Das Thema toxische Liebe und die damit einhergehende Gefahr vor allem für Frauen ist stark verbreitet. Es geht auch darum, eine Achtsamkeit und Wachsamkeit zu erzeugen. Nur was man benennen kann, kann zur Anzeige gebracht werden.
Wie lief die Zusammenarbeit mit dem ZDF und ORF ab? Gab es spezielle Vorgaben oder Freiheiten bei der Umsetzung?
Was sowohl für ZDF als auch ORF wichtig war, war die Darstellung der weiblichen Hauptfigur, gerade wegen der Themen, die in der vorherigen Frage angesprochen wurden.
Wie haben Sie mit Freya Stewart das Drehbuch adaptiert, um die literarische Vorlage filmisch erlebbar zu machen?
Freya Stewart hat das Drehbuch unabhängig von mir geschrieben, als ich dazu gestoßen bin, war es bereits fertig. Ich habe im Zuge der Probenarbeiten Adaptionen am Drehbuch vorgenommen, wie ich es bei all meinen Arbeiten tue, da ich finde, dass die Gedanken und Zugänge der Darsteller:innen die Drehbücher vertiefen.
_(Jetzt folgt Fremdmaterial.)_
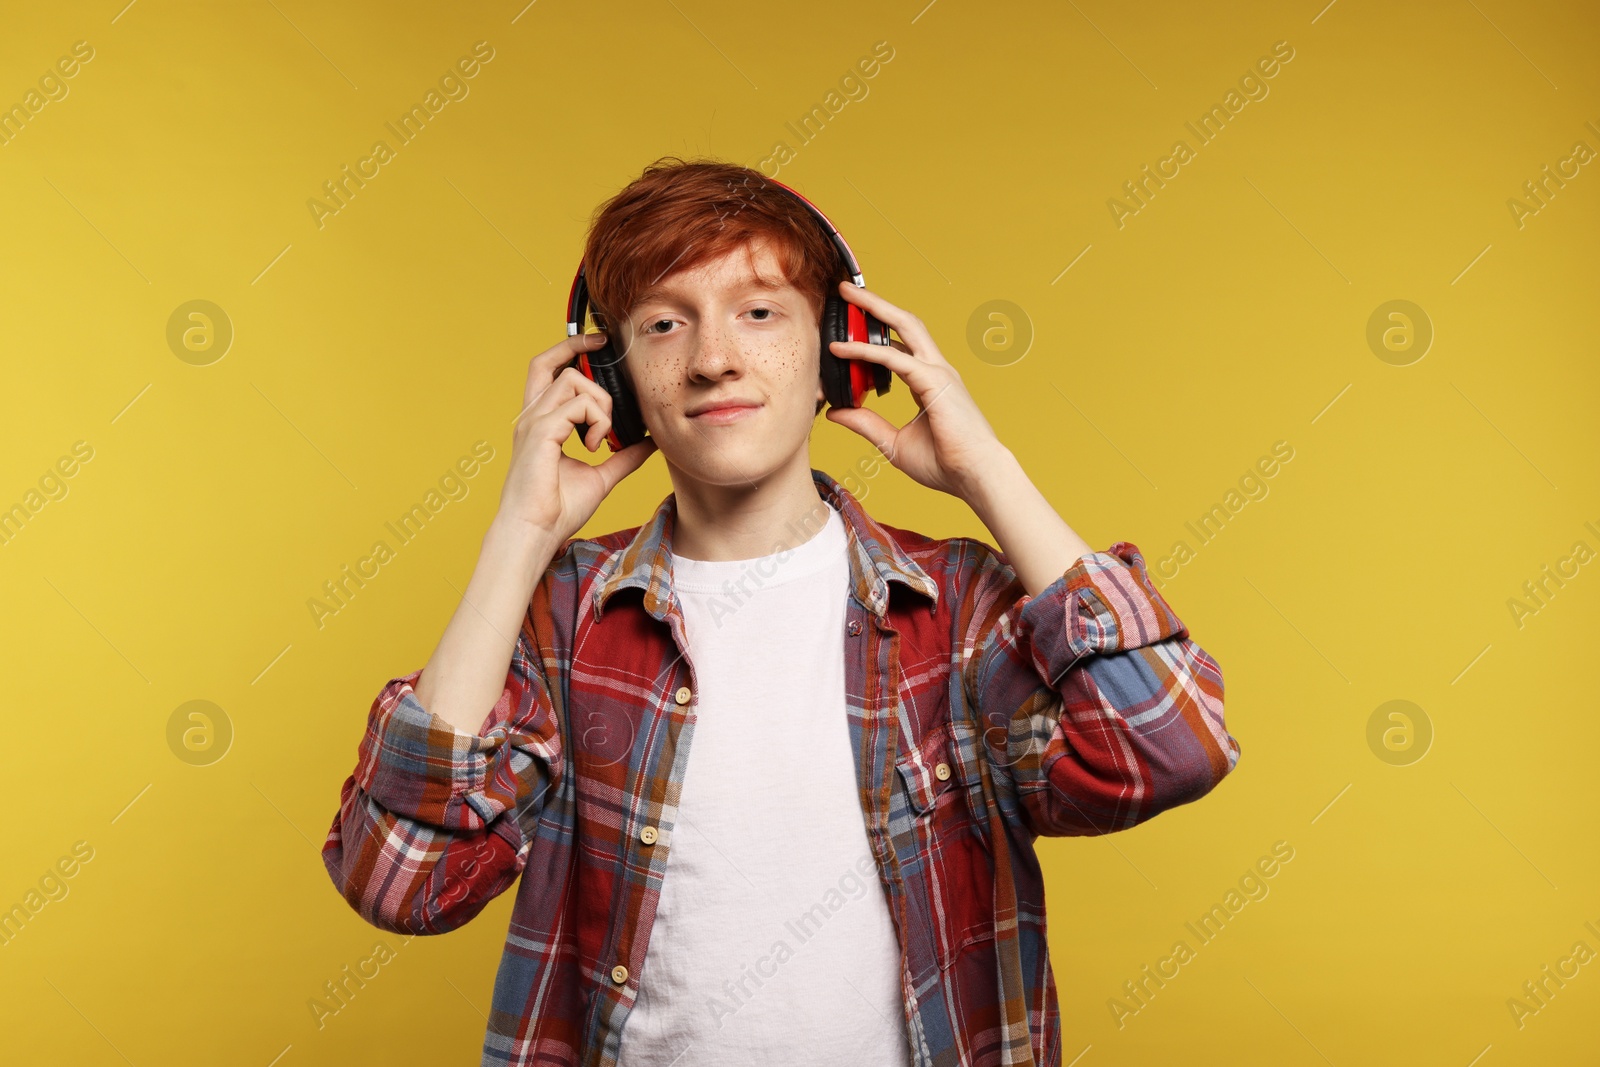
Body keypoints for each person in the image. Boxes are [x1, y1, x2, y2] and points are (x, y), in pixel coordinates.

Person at [321, 157, 1240, 1067]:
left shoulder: (956, 606)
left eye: (759, 313)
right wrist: (519, 537)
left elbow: (1169, 746)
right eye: (664, 324)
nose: (714, 358)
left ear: (841, 351)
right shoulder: (563, 614)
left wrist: (987, 474)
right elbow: (403, 881)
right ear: (615, 377)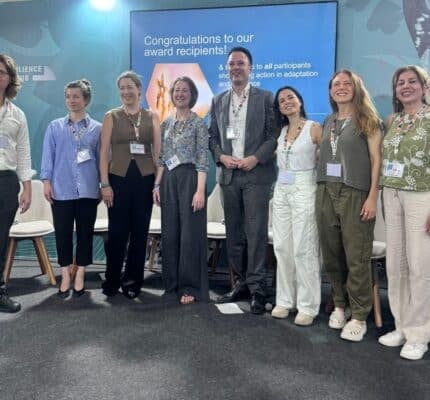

Verraten Sie uns doch, wie Sie den Spannungsbogen des Films so gestaltet haben, um die Eskalation in Judiths Beziehung mit Hannes möglichst intensiv darzustellen?
Wir bleiben sehr lange in Judiths Perspektive, bis wir uns irgendwann auch Hannes’ Vergangenheit enthüllen und preisgeben, dass er ein Wiederholungstäter ist. Dieses Element verstärkt die Bedrohung für uns als Beobachter:innen, weil wir ab diesem Moment wissen, in welcher Gefahr Judith ist.
Gab es während der Dreharbeiten besondere Herausforderungen oder Momente, die Ihnen besonders in Erinnerung geblieben sind?
Der Dreh in Venedig wird sicher für immer in Erinnerung bleiben. Wir haben sehr früh begonnen, um die Stadt möglichst leer zu erzählen. Und so in der aufgehenden Sonne mit der Gondel zu fahren, hat etwas Magisches.
Vielen Dank für Ihre Zeit!
Das ZDF strahlt «Ewig Dein» am Montag, den 14. April 2025, um 20.15 Uhr aus. Der Film ist bereits in der ZDFmediathek abrufbar.